EXCERPTED TEXT »
Saussure, Jakobson and Derrida: Structuralism and the Metaphysics of Presence


 Introduction

The aim of this article is to provide a structured analysis of Derrida’s critique of structuralism, with a particular focus on his reading of Saussure through the lens of Roman Jakobson’s linguistic theory. The discussion will unfold in three main sections.

In the first part, the content of the section The Signifier and Truth from Derrida’s Of Grammatology will be presented as objectively as possible. This section is crucial to understanding Derrida’s deconstruction of the metaphysical presuppositions underlying Western linguistic and philosophical traditions, particularly the logocentric privileging of speech over writing.

The second part will explore the role of Roman Jakobson in shaping Derrida’s assessment of structuralism. Jakobson, as one of the leading figures of structural linguistics, provided an interpretation of Saussure’s linguistic model that played a significant role in Derrida’s critique. By analyzing Jakobson’s influence, this section will highlight how Derrida appropriated Jakobson’s ideas in his argument against the traditional opposition between signifier and signified.

Finally, the third part will reassess Jakobson’s reading of Saussure, identifying key misinterpretations that may have inadvertently influenced Derrida’s critique. It will be argued that some of Jakobson’s distortions—such as his conflation of Saussure’s sémiologie with Peircean semiotics and his mischaracterization of the nature of the linguistic sign—may have contributed to Derrida’s portrayal of Saussure as a thinker still entrenched in metaphysical assumptions. Understanding these misreadings will set the stage for a more nuanced evaluation of Saussure’s actual position and its implications for both structuralist and post-structuralist thought, a topic that will be further elaborated in a subsequent article.

Derrida’s General Critique of Logocentrism in Of Grammatology

Derrida’s project in Of Grammatology, particularly in the section The Signifier and Truth, undertakes a deconstruction of the Western logocentric and phonocentric tradition by tracing its metaphysical commitments throughout the history of linguistic and philosophical thought:

"Within this logos, the original and essential link to the phone has never been broken."

PROBLEM 1 » In the article on Derrida and structuralism, which section of Of Grammatology does the first part present?
PROBLEM 2 » Reproduce the passage of the article on Derrida and structuralism from "Finally, the third" up to and including "a subsequent article.".

STORED ROWS »

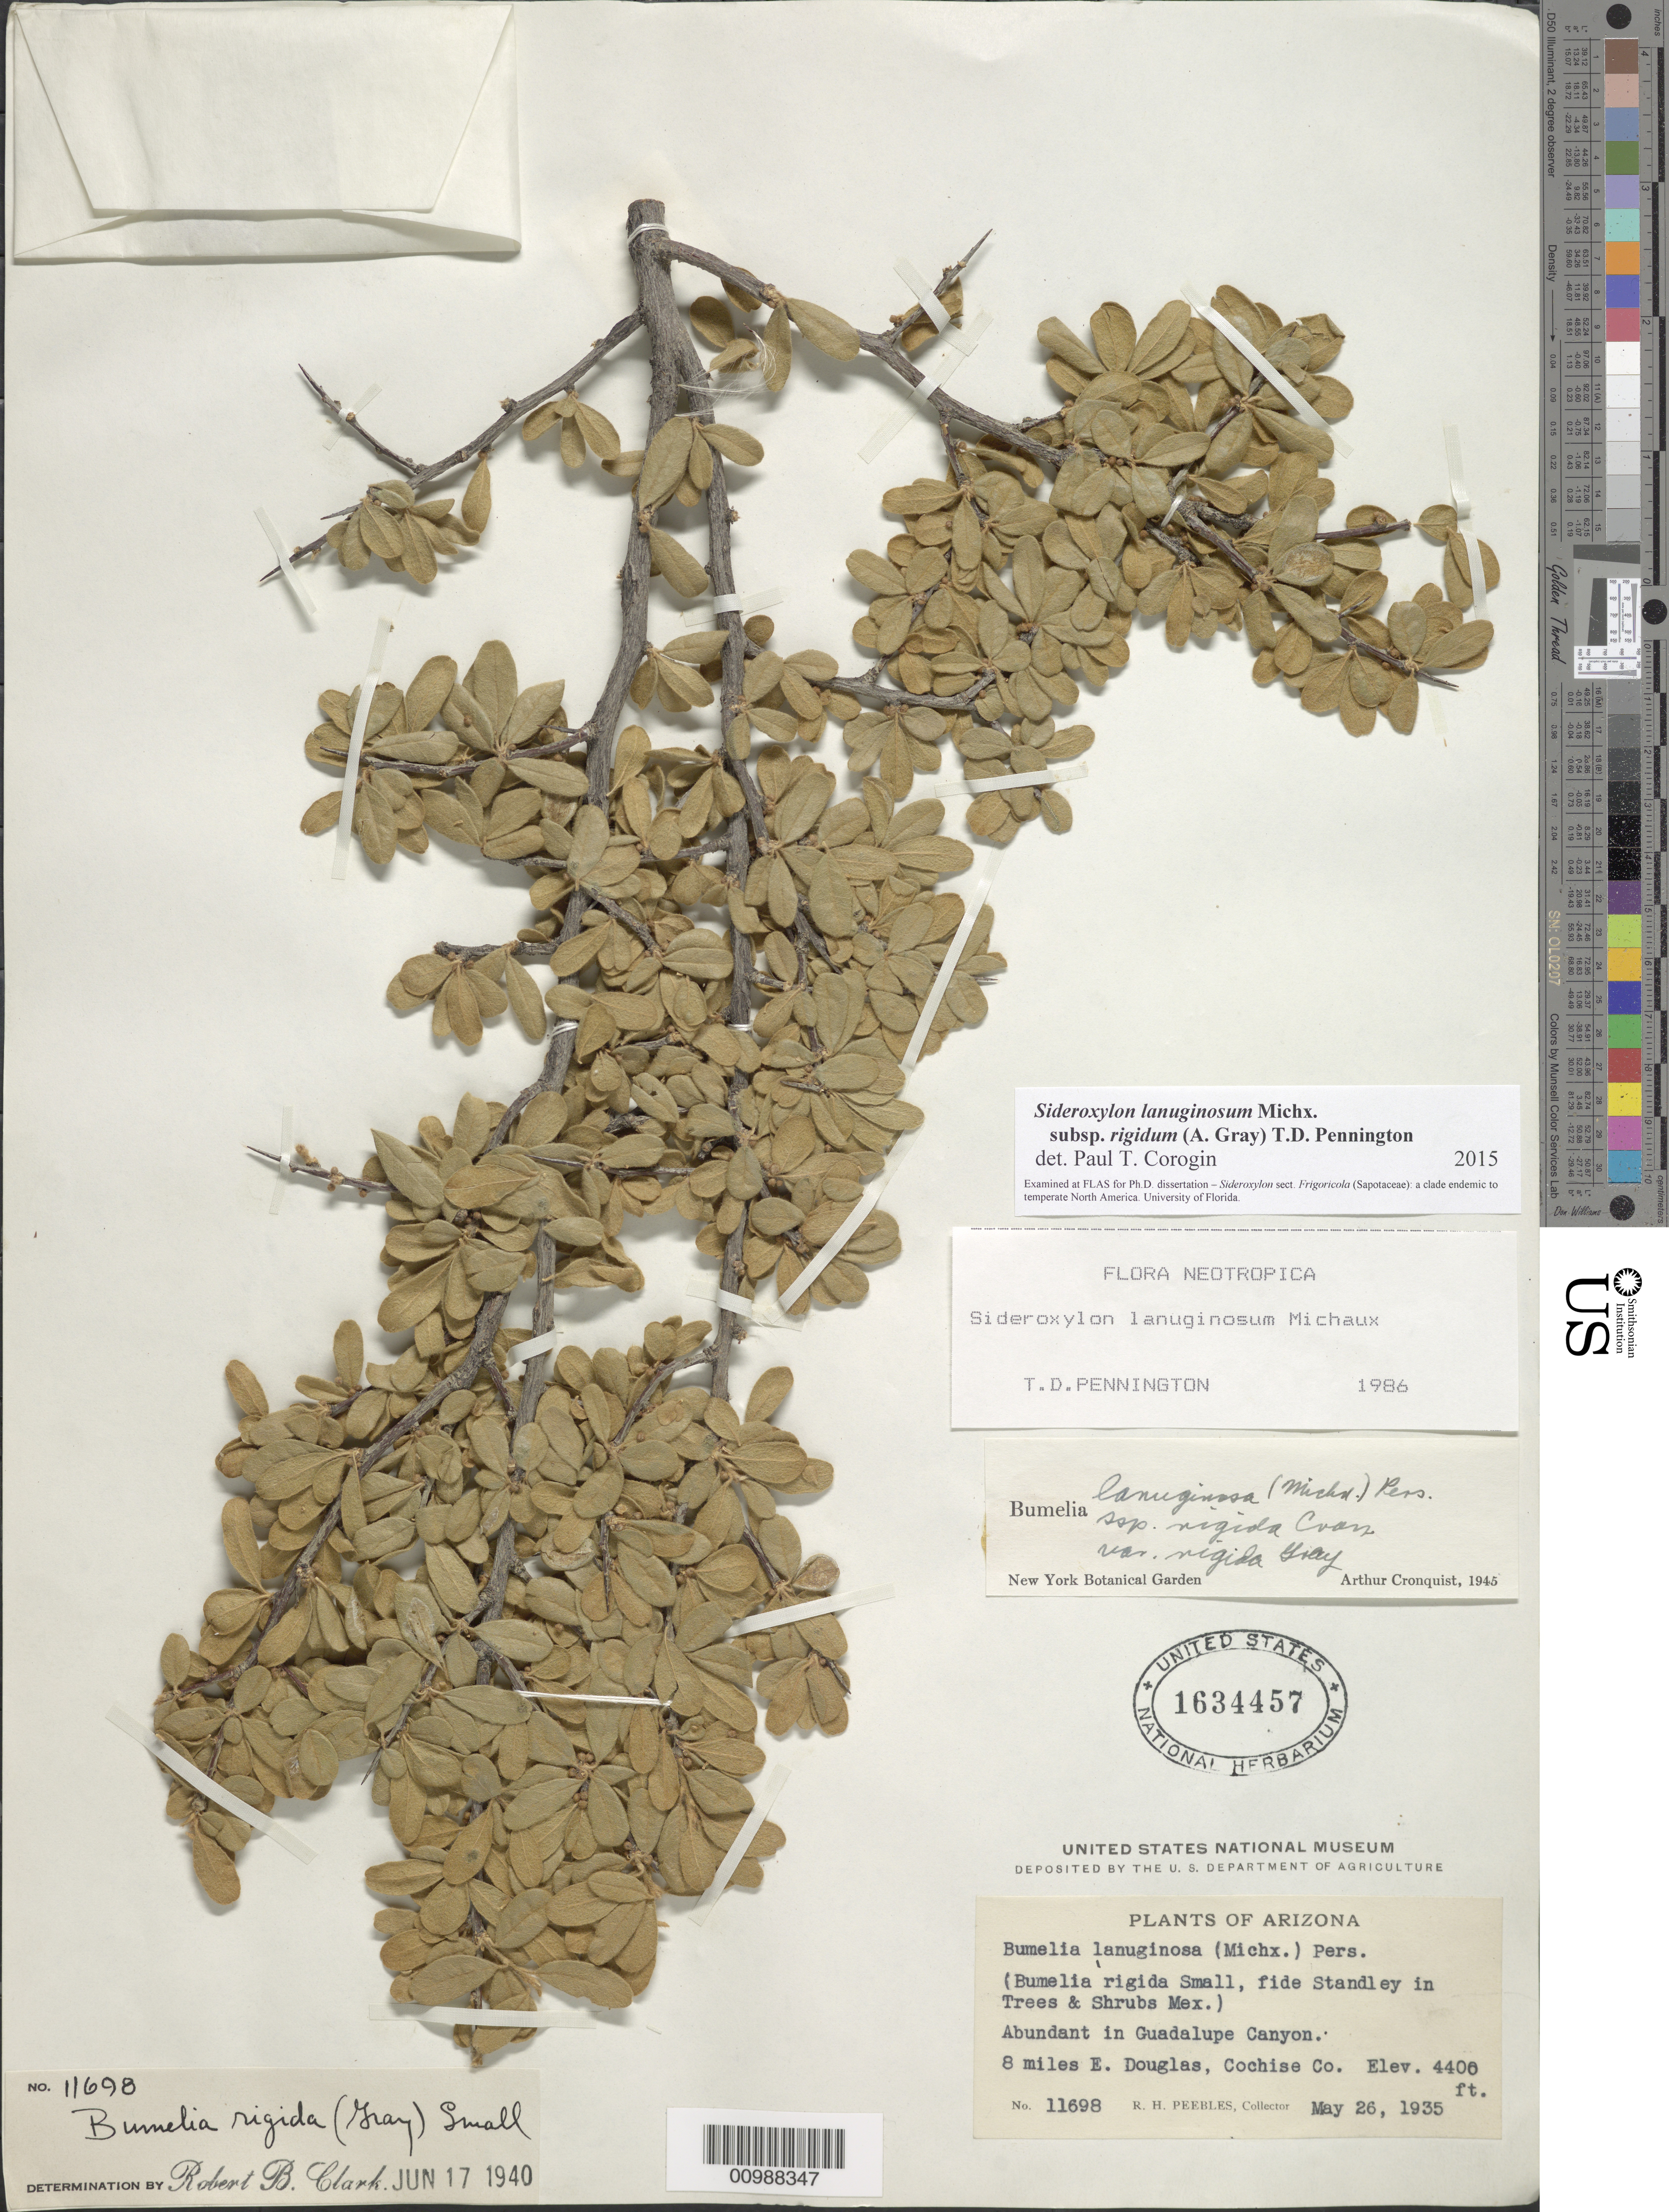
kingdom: Plantae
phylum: Tracheophyta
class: Magnoliopsida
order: Ericales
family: Sapotaceae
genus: Bumelia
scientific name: Bumelia lanuginosa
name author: (Michx.) Pers.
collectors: R. H. Peebles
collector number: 11698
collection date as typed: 26 May 1935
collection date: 1935-05-26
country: United States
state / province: Arizona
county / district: Cochise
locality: Abundant in Guadalupe Canyon; 8 miles E Douglas.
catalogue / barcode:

FULL RESPONSE 1 » The section titled The Signifier and Truth.

FULL RESPONSE 2 »
Finally, the third part will reassess Jakobson’s reading of Saussure, identifying key misinterpretations that may have inadvertently influenced Derrida’s critique. It will be argued that some of Jakobson’s distortions—such as his conflation of Saussure’s sémiologie with Peircean semiotics and his mischaracterization of the nature of the linguistic sign—may have contributed to Derrida’s portrayal of Saussure as a thinker still entrenched in metaphysical assumptions. Understanding these misreadings will set the stage for a more nuanced evaluation of Saussure’s actual position and its implications for both structuralist and post-structuralist thought, a topic that will be further elaborated in a subsequent article.